Russia’s military intervention against Ukraine ‘has dismantled the fragmented security system and, unfortunately, the world has not provided an adequate response to it,’ he stressed.
The Prime Minister pointed out that the actions of Russia towards Ukraine ‘are not a mere violation of international law, but a brazen international crime: ‘Notwithstanding dozens of brotherhood and cooperation treaties, it was only in 2014 that we have learned what Russian brotherhood looks like. It look like Russian tanks and troops conquering the Crimea. It looks much like the Russian militarists on the very borders of the Ukrainian state. And ‘independent protesters’ who seize SBU’s offices and remove hundreds of Kalashnikovs under the supervision of Russian agents, anti-Ukrainian and anti-State operations directly financed by Russian authorities’.
‘If anyone hopes for the Crimean issue to be stricken off the agenda, he so hopes in vain. The Ukrainian state will never recognize annexation of the Crimea and the day will come when Ukraine regains control over the Autonomous Republic of Crimea, which is a Ukrainian territory,’ says Arseniy Yatsenyuk.
He is confident that the Western partners who ‘have provided an unprecedented political support to Ukraine, will continue to stand by unswervingly by the binding principles of international law and that no return to business as usual is possible this time’.
‘We appeal to our international partners so that we could get to the negotiating table and develop a new common European security model, which would not be just a commitment put in writing, but a guarantee against a situation where a nation, which was a member of G8 and is a permanent member of the UN Security Council, can violate international law in an unprecedented manner,’ head of the Ukrainian Government stressed.
In these circumstances, the international community is obliged to show a proper response to any aggressor ‘who believes that, being in possession of a nuclear weapons and significant military personnel, he is entitled to revise borders, conquer independent states and, effectively, review the outcomes of the World War II.’
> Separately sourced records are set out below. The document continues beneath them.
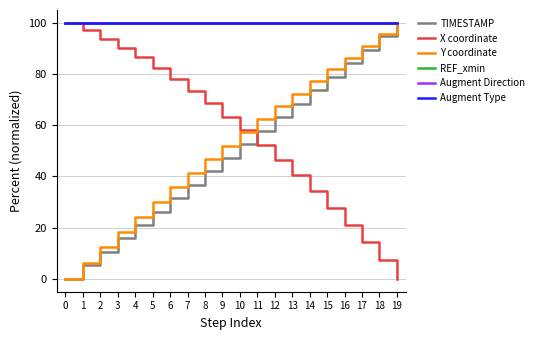

True or false: X coordinate has more than 0 points higher than both neighbors.

False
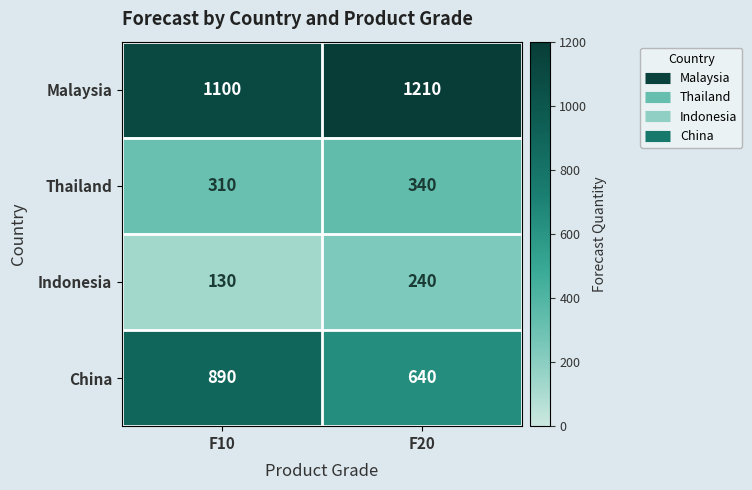

What is the greatest value displayed?

1210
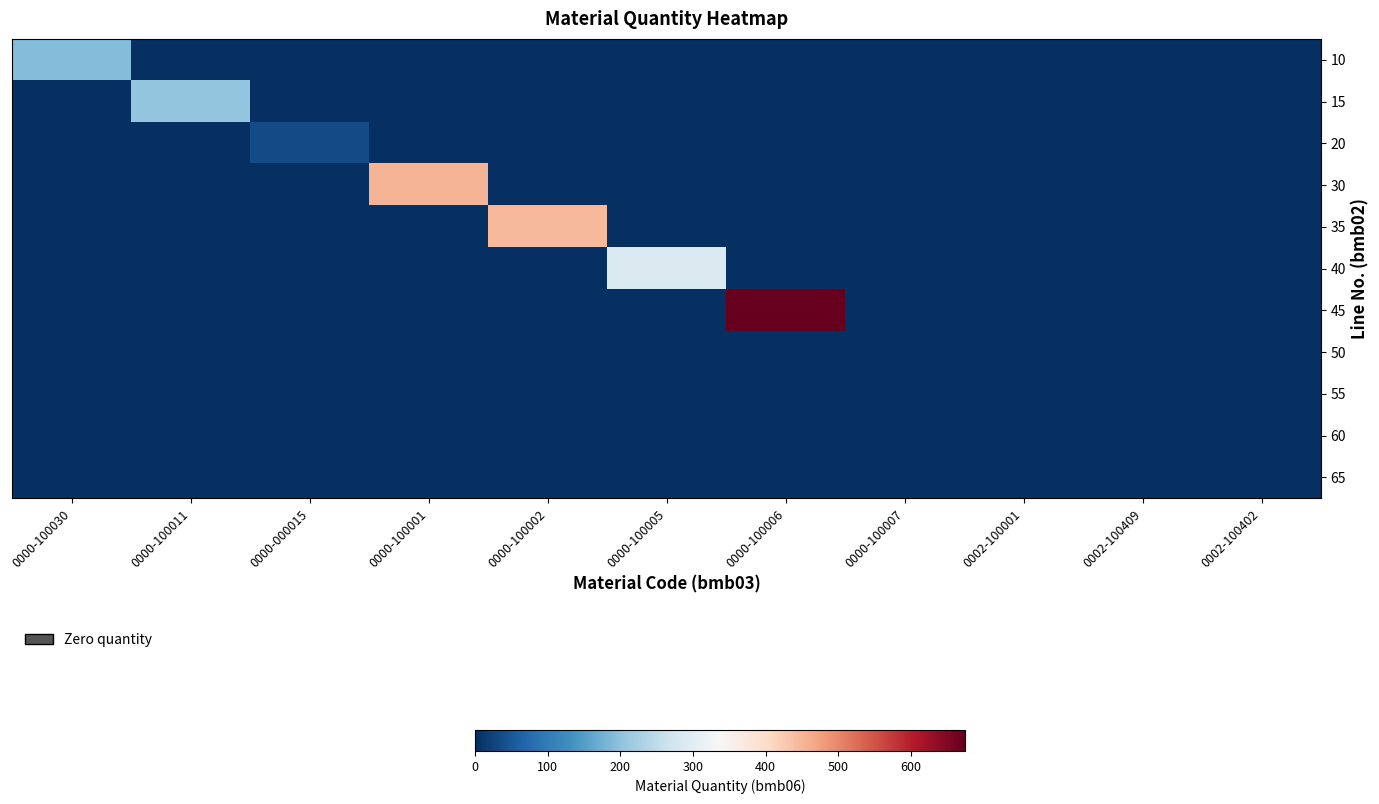

Which label corresponds to the smallest value in the chart?

0000-100011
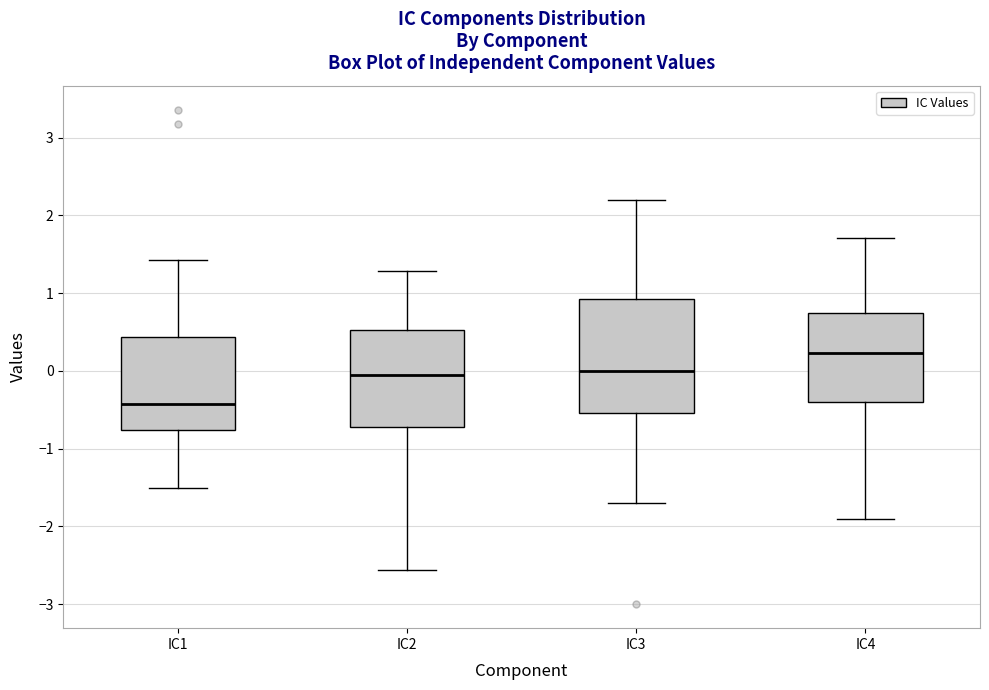

Reading left to right, transcribe this box plot: for each box, give where its median line is, the range the box spans, and where its two whiskers end, as read against the y-axis. The values are not printed on the chart, so give them approximately, as read against the axis.

IC1: median -0.4, box -0.8 to 0.4, whiskers -1.5 to 1.4
IC2: median -0.1, box -0.7 to 0.5, whiskers -2.6 to 1.3
IC3: median 0.0, box -0.5 to 0.9, whiskers -1.7 to 2.2
IC4: median 0.2, box -0.4 to 0.7, whiskers -1.9 to 1.7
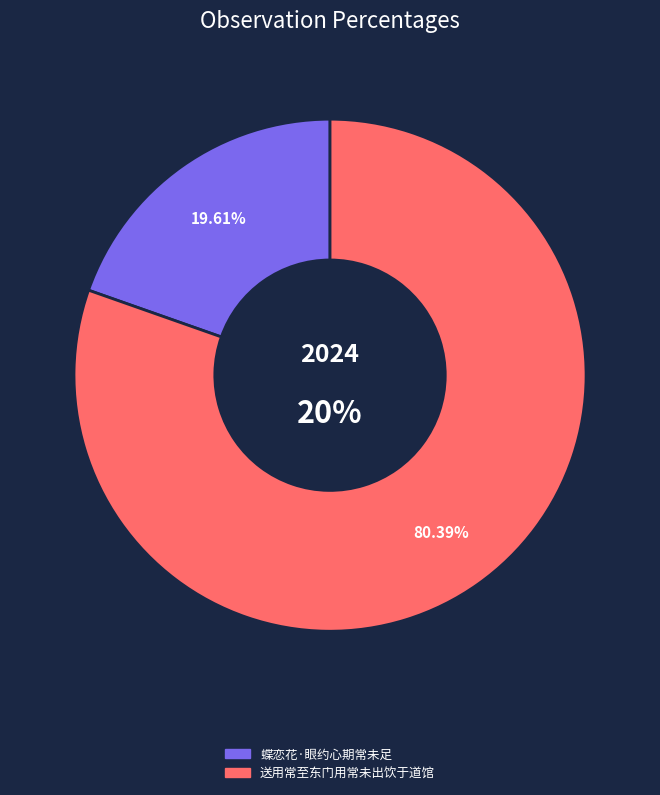

Is there a majority slice in this chart?

Yes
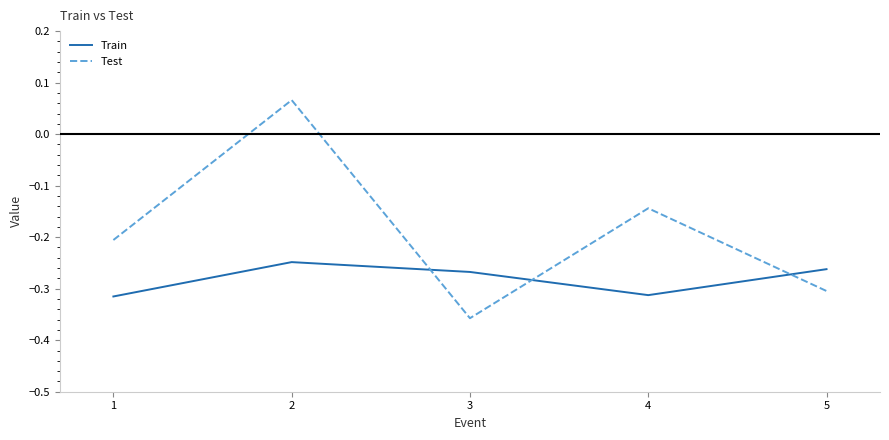

Which series has the largest total across all categories?

Test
‘I am sure that no other generation of the independent Ukraine has faced the challenges that we do. I am proud that our generation, every one of us who is facing these challenges, will overcome all of them. And our children will know that we have defended a great cause for them by preserving Ukraine, making it part of the EU, and regaining the territories that belong to the Ukrainian nation,’ he underlined.
‘Ukraine won freedom for its citizens. Now Ukraine has to win freedom in the world,’ Mr Yatsenyuk added.